# Brown and Red All Over



## NeilYeag (Sep 21, 2020)

A hidden tang Puukko style knife. This one in redwood from @Chris S. and brown ebony. Copper ferrule, carbon fiber pin, and I machined the chicago screws in 316l stainless and had them PVD plated. Green and white G10 accents. In 01 steel with forced patina, 9 1/2" OAL and 1 1/16" wide. 

Sheath vegetable tan cowhide, with American alligator accents, and a little bit of stamping.

Reactions: Like 5 | EyeCandy! 8 | Way Cool 10


----------



## woodtickgreg (Sep 21, 2020)

Thats excellent Neil.

Reactions: Thank You! 1 | Great Post 1


----------



## JR Parks (Sep 21, 2020)

Both items look great !

Reactions: Thank You! 1


----------



## Maverick (Sep 21, 2020)

Stunning, great job.

Reactions: Thank You! 1


----------



## T. Ben (Sep 21, 2020)

Both pieces are absolutely stunning.

Reactions: Thank You! 1


----------



## Rocking RP (Sep 21, 2020)

Beautiful

Reactions: Thank You! 1


----------



## Don Van Dyne (Sep 25, 2020)

Stunning work Sir!

Reactions: Like 1


----------



## Nature Man (Sep 25, 2020)

Exquisite! Museum quality! Chuck

Reactions: Thank You! 1


----------



## Chris S. (Nov 12, 2020)

Great looking knife Neil and cool seeimg that redwood put to work. I got a couple blanks I am hoping to use some day myself if I can ever get back into shop. Can't wait to see more of your works.

Reactions: Thank You! 1


----------



## NeilYeag (Nov 13, 2020)

Chris S. said:


> Great looking knife Neil and cool seeimg that redwood put to work. I got a couple blanks I am hoping to use some day myself if I can ever get back into shop. Can't wait to see more of your works.

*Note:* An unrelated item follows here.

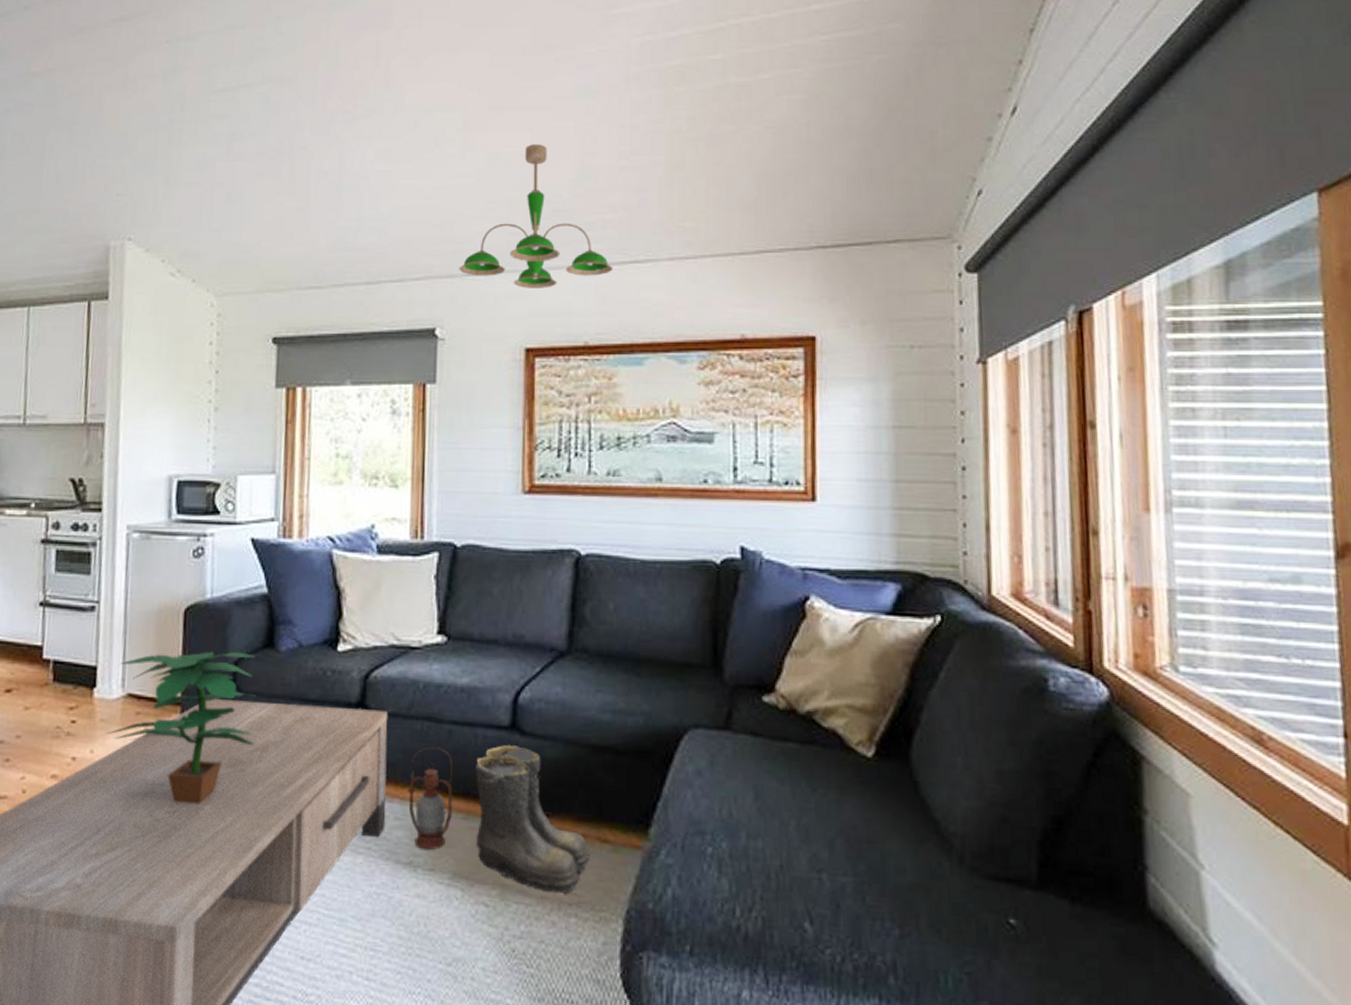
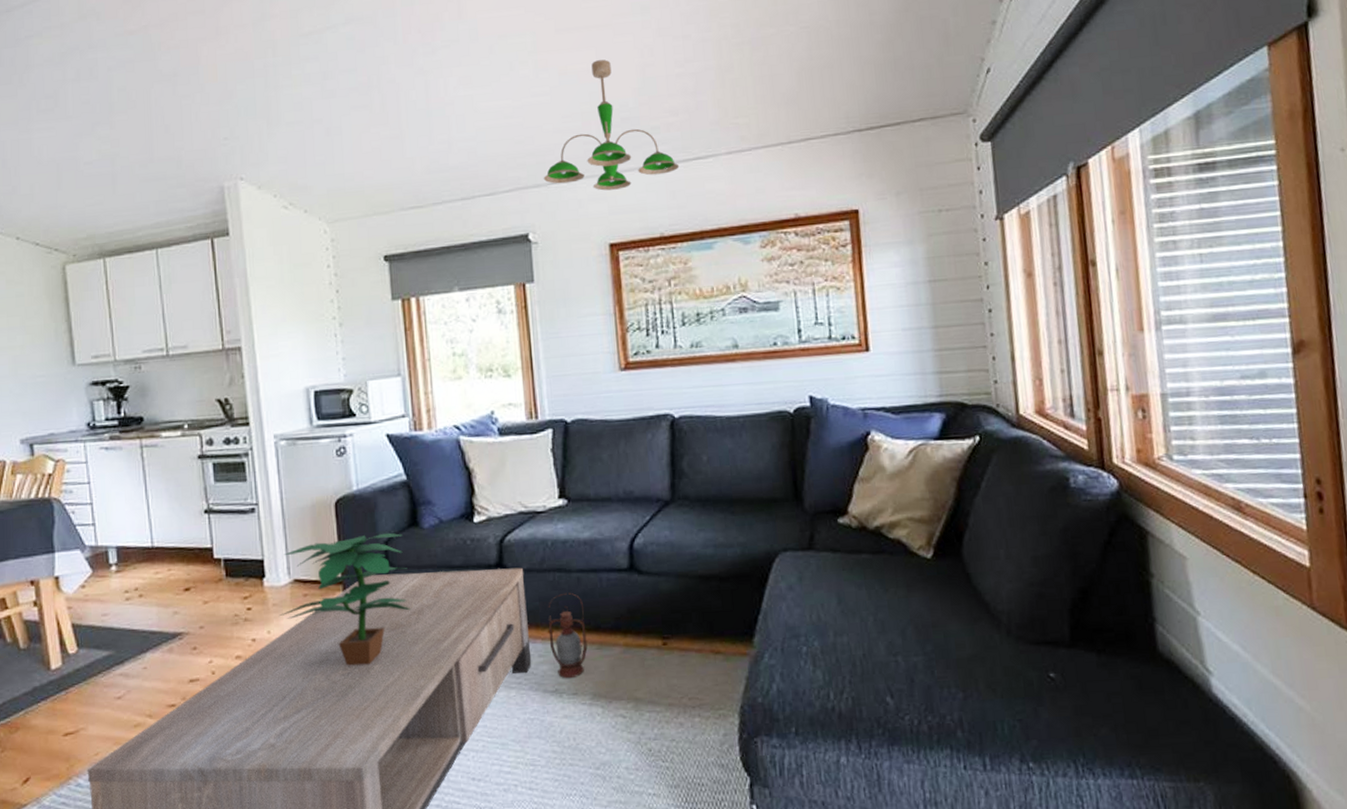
boots: present [476,745,592,894] -> none [603,584,707,700]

 Thanks, it is interesting this was one of those blanks that I did not expect the final results. First rough shaping, looked OK. But final finish and I think it really popped.


----------



## VotTak (Nov 16, 2020)

Very nicely executed... Like that wood combination.... That gator accent is cool.... And I see Stingray leather underneath, so I guess it will be for some new project, huh?

Reactions: Thank You! 1


----------



## Tom Renfrow (Nov 21, 2020)

Knice knife, KNeil! 
Sorry, I had to stretch for that one. Great work. And, great photography.


----------